Rhode Island was one of the first states in the US, and certainly the Eastern US, to adopt medical marijuana legislation, and the results have been a huge net positive. The demand for medical marijuana in Rhode Island has far exceeded what the state anticipated, and as a result the specifics of how medical marijuana is distributed are still a bit murky. As the current law states now, growers of medical marijuana (also known as caregivers) cannot make a profit on their sales, while dispensaries can. This creates a bit of a rift between the supplier and seller, and many believe that it’s a) unfair, and b) encourages growers to sell directly to patients, without going through the legal process of selling only to registered dispensaries.
Getting medical marijuana to Rhode Island residents as efficiently as possible
Medical marijuana patients, who suffer from extreme pain, discomfort, or depression, need to have a better system for receiving their medicine, and growers are looking for a better business model that will make them more financially competitive within the boundaries set by the state. This is something that Rhode Island Governor Gina Raimondo wants to address head-on in new legislation with the state. Gov. Raimondo acknowledges that despite the system working as is, it can certainly work better, both for Rhode Island, and for its citizens.
How Rhode Island plans on addressing medical marijuana distribution demands through new regulations, budget
Since initially passing in 2006, Rhode Island’s medical marijuana program has seen a sharp increase in demand from registered patients. In fact, in the past seven months, the number of registered patients has gone up from 11,620 to 13,281. That’s an increase of around 14% in less than a year. That also means a lot of tax revenue for the state of Rhode Island. Currently, Rhode Island charges a 7% sales tax and a 4% surcharge to licensed dispensaries. This drives dispensary prices up, which in turn is felt by the consumer.

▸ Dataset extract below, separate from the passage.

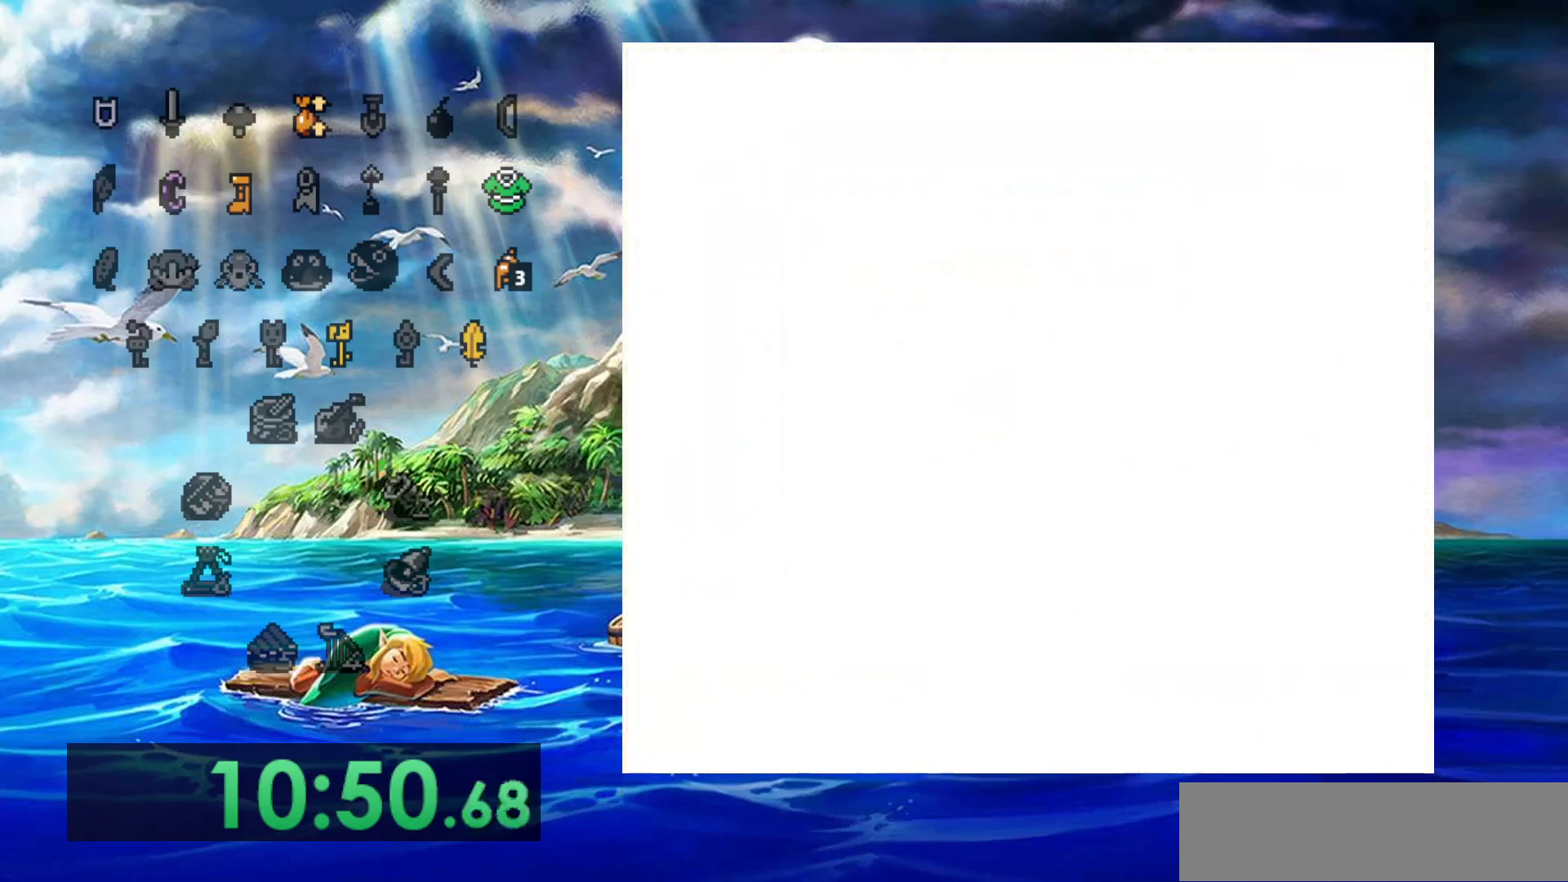
{"buttons": [], "events": []}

On the other hand, caregivers’ status as “non-profit” allows them to forgo both fees, which incentivizes patients to buy directly from them, despite violating state laws.
In other words, the way the current system is set up, dispensaries are getting cut out of a part of their market because they can’t compete with the prices that caregivers can offer. And that hurts both the state’s tax revenue, and the purchasing power of the end consumer, the medical marijuana patient.
Taking action through regulation
Governor Raimondo plans on changing this loophole by introducing new measures into the 2017 Rhode Island budget that would better regulate the actions of the growers (caregivers), limit the number of growers licensed by the state, and reduce the surcharge on the dispensaries from 4% to 3%. According to a recent interview in the Providence Journal, Raimondo stated, “It’s largely unregulated. You could go to the Health Department right now and apply to be a caregiver. If you don’t hear back after a certain number of days, you’re automatically granted your card”. The end goal for Raimondo, and Rhode Island, is to clamp down on loopholes to help boost business on the retail side of medical marijuana, which would make access more affordable to patients, while increasing overall tax revenue for the state.
This regulation, however, is not without opposition, especially from the current growers. Many caregivers believe that more regulation may stymie competition, and give dispensaries a competitive advantage in partnering up with only a few growers in the state. This remains to be seen, as neither the state, nor its licensed growers, have a plan in place to meet what appears to be a rapidly growing demand. One thing’s for certain though, the current regulations need improvement, in order for Rhode Island to move ahead with a proactive plan for the future.